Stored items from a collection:
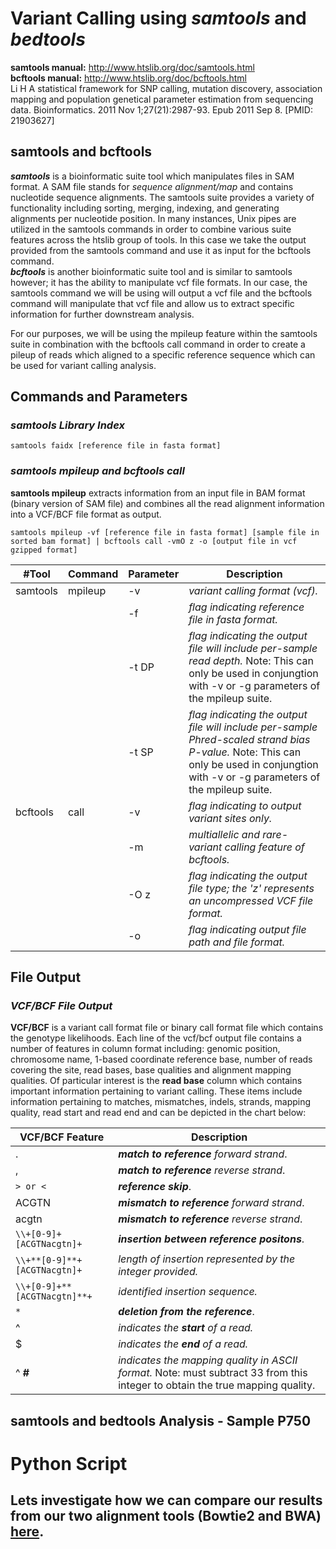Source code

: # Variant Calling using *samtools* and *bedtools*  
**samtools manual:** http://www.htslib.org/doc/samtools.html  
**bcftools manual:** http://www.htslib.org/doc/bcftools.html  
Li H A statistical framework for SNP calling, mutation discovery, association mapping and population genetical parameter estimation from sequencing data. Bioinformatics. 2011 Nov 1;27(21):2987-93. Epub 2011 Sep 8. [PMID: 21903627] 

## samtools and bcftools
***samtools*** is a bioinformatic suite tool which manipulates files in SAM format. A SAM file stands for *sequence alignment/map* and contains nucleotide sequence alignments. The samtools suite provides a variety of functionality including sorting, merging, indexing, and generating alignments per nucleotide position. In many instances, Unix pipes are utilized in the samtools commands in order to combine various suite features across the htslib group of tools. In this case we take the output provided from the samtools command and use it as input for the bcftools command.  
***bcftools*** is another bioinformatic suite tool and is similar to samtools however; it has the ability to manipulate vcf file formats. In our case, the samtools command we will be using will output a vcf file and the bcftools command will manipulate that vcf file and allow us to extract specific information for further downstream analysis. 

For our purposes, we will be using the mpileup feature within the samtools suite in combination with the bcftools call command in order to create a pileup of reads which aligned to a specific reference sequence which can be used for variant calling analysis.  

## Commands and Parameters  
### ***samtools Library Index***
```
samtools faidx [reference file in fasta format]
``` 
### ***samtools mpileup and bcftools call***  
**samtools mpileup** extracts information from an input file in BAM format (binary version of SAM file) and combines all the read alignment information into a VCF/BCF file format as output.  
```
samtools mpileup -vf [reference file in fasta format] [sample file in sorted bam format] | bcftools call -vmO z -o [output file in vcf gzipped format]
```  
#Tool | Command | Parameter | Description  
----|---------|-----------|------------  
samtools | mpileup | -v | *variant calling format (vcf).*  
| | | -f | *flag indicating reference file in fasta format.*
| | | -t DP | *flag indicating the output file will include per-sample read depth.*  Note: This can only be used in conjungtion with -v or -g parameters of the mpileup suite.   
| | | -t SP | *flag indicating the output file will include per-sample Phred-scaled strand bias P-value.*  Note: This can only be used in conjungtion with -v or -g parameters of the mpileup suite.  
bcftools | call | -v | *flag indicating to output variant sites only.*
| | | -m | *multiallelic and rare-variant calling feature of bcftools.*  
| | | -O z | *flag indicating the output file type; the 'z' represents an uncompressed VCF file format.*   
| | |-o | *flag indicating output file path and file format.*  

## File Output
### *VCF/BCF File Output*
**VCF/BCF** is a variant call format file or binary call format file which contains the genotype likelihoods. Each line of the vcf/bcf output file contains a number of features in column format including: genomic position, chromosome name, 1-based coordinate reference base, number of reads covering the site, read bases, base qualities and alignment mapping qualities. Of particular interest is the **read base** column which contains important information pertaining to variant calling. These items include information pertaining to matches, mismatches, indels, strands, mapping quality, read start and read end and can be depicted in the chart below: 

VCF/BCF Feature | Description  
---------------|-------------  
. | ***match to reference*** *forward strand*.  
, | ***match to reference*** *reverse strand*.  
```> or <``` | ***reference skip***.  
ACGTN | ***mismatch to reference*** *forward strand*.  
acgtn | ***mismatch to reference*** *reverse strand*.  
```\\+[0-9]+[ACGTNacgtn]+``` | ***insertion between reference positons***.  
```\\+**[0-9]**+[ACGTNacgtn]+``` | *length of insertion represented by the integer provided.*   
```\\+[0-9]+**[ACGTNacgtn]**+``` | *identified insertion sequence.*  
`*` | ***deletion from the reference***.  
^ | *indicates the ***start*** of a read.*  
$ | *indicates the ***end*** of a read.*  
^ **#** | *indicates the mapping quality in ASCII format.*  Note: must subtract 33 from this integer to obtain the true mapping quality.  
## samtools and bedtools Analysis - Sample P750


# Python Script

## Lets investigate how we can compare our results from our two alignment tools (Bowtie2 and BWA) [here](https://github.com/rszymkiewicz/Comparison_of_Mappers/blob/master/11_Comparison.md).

==

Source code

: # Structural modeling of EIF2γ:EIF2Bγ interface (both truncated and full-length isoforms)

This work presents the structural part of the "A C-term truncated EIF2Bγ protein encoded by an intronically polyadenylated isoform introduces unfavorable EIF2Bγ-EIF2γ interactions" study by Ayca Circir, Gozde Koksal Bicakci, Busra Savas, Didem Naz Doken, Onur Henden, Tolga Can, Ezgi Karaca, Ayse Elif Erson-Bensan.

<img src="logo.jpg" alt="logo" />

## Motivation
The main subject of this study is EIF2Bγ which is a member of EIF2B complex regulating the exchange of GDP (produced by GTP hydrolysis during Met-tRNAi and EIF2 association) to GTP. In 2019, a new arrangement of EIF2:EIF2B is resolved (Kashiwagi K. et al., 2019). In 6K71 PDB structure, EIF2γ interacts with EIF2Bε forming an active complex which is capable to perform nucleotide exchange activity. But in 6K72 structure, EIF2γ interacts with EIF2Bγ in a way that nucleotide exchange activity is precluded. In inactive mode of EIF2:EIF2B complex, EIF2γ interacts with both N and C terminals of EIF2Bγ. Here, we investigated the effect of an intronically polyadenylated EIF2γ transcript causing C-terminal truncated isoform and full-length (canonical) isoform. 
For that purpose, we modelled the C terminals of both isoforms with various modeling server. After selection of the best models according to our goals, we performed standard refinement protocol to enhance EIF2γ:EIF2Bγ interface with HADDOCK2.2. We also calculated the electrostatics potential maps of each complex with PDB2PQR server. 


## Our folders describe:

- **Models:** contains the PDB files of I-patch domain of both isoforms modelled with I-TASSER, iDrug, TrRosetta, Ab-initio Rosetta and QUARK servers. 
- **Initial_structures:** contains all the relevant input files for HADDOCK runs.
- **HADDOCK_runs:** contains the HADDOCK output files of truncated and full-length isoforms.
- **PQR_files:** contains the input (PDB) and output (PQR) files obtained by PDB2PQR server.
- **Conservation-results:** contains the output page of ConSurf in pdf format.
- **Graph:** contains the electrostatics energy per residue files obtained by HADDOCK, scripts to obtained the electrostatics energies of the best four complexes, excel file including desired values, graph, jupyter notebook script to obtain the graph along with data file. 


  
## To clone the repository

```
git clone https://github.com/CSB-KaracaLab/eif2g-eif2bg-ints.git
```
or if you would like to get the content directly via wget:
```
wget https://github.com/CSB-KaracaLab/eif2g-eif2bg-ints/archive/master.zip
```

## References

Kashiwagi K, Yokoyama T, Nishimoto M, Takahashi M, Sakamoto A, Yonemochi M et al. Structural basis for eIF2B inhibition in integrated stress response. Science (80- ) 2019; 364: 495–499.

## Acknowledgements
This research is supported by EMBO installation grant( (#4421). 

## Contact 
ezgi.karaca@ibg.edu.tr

### Your objective
Whenever the word "bedtools" shows up in a line of the entries, copy that line.

### Response below
: # Variant Calling using *samtools* and *bedtools*  
## samtools and bedtools Analysis - Sample P750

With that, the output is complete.